Justicia poética
Claudia González Caparrós: justicia poética
Por José de María Romero Barea
¿Hace falta insistir en el tópico de que vivimos tiempos extraños, fascinantes e invariablemente terribles? En situaciones de crisis, ¿necesitamos más información o más poesía? A través de nuestras pantallas y perfiles de Facebook, cada vez que asistimos a los prolijos actos de violencia y terror gratuito que desafían todo análisis, no es de extrañar que la lírica acuda en nuestra ayuda para proporcionar socorro emocional allí donde falla el sombrío discurso de los noticieros. Los poetas, gracias a Internet, son fenómenos virales.
Evolución sorprendente ésta, teniendo en cuenta que la poesía es un género que vende poco. Hace apenas 20 años, una escritora feminista podía llegar a 10 mujeres en un café medio vacío; ahora, gracias a las redes sociales, sus palabras pueden llegar a millones de mujeres y niñas en todo el mundo. Gracias a poetas y editores como Juan Carlos Reche y Miguel Ángel Arcas, a editoriales como Cuadernos del Vigía y a revistas como Años diez, la poesía no es una práctica rara, opaca, elitista, o recluida a las esquinas polvorientas de las librerías.
Los poemas de Claudia González Caparrós (A Coruña, 1993), incluidos en el número IV de otoño de 2016, son de todo menos inaccesibles. Son “cartas (…) que nacen, como toda escritura, de la urgencia/ y del silencio”; denuncian el “abismo entre dos mundos/ entre dos cuerpos/ entre dos bocas que se mueven sin emitir ningún sonido”. Condena la joven poeta gallega los absurdos de una documentación inútil e injusta, que sostiene la legitimidad cuestionable de la frontera, la admisión y exclusión, “la piel contra la piel como si hubiera guerra”. ¿No es el cuerpo, “esta casa/ vacía/vaciada”, mejor portador de la historia de un viaje que un pasaporte? En la serie “Te miro como quien asiste a un deshielo”, González Caparrós calibra la distancia entre los datos documentales de la pertenencia y la experiencia humana de la misma, revelando que son dos cosas muy distintas.

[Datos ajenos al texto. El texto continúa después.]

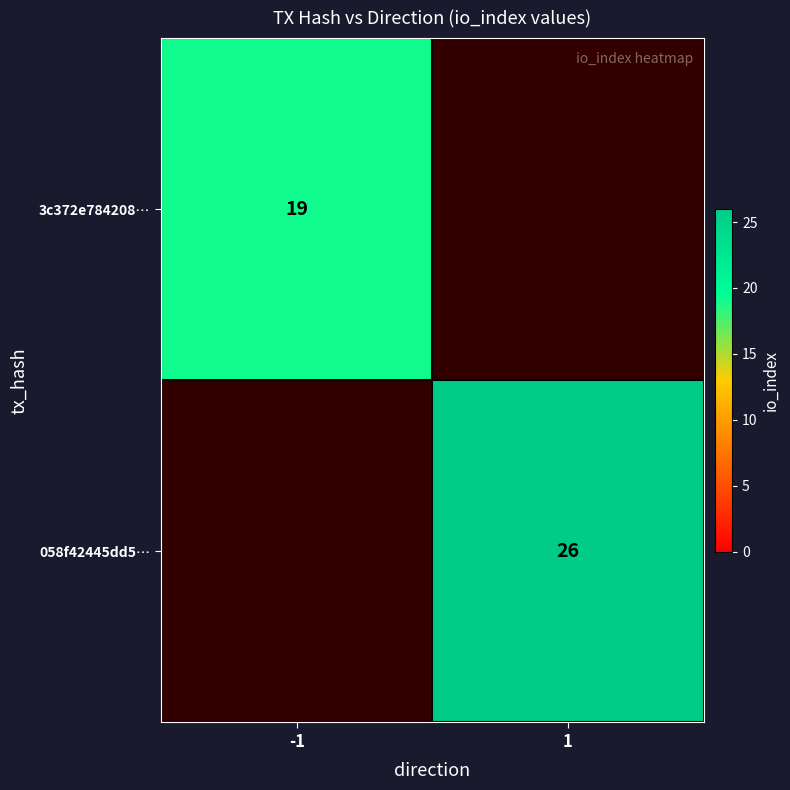

How many categories are shown in the chart?

2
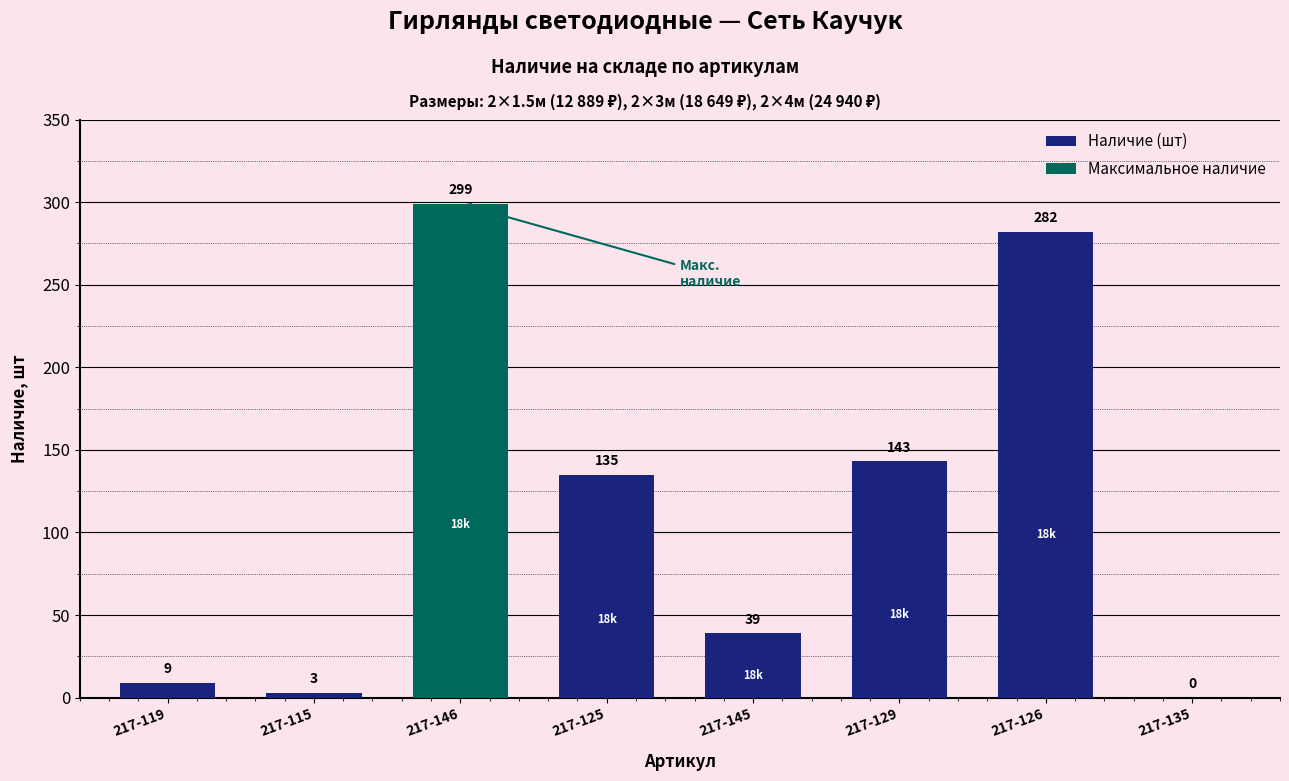

What is the greatest value displayed?

299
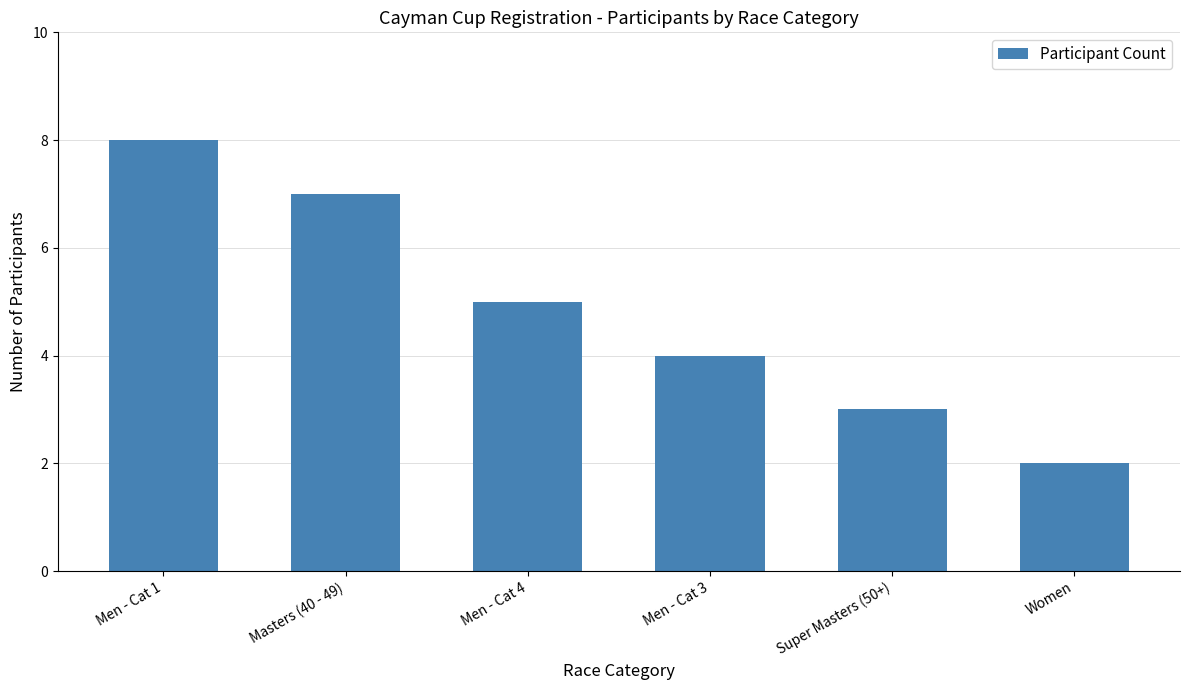

What is the minimum value shown in the chart?

2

Como demuestra el aterrador ascenso del populismo, la política puede convertirse en un fenómeno tóxico. ¿Hará falta insistir aquí en que el debate ha descendido hasta niveles viscerales? No pocas veces, el discurso de nuestros gobernantes se deja influir por la emoción, al igual que ha sucedido tradicionalmente con la poesía. Tal vez por eso, y a fin de comprender esa transformación, sea necesario recurrir, entre otros, a los poemas de Claudia González, en vez de a las noticias del periódico. Puede que la lírica de la autora de Si la carne es hierba (La Bella Varsovia, 2015) sea para muchos (es mi caso) una experiencia en sí misma.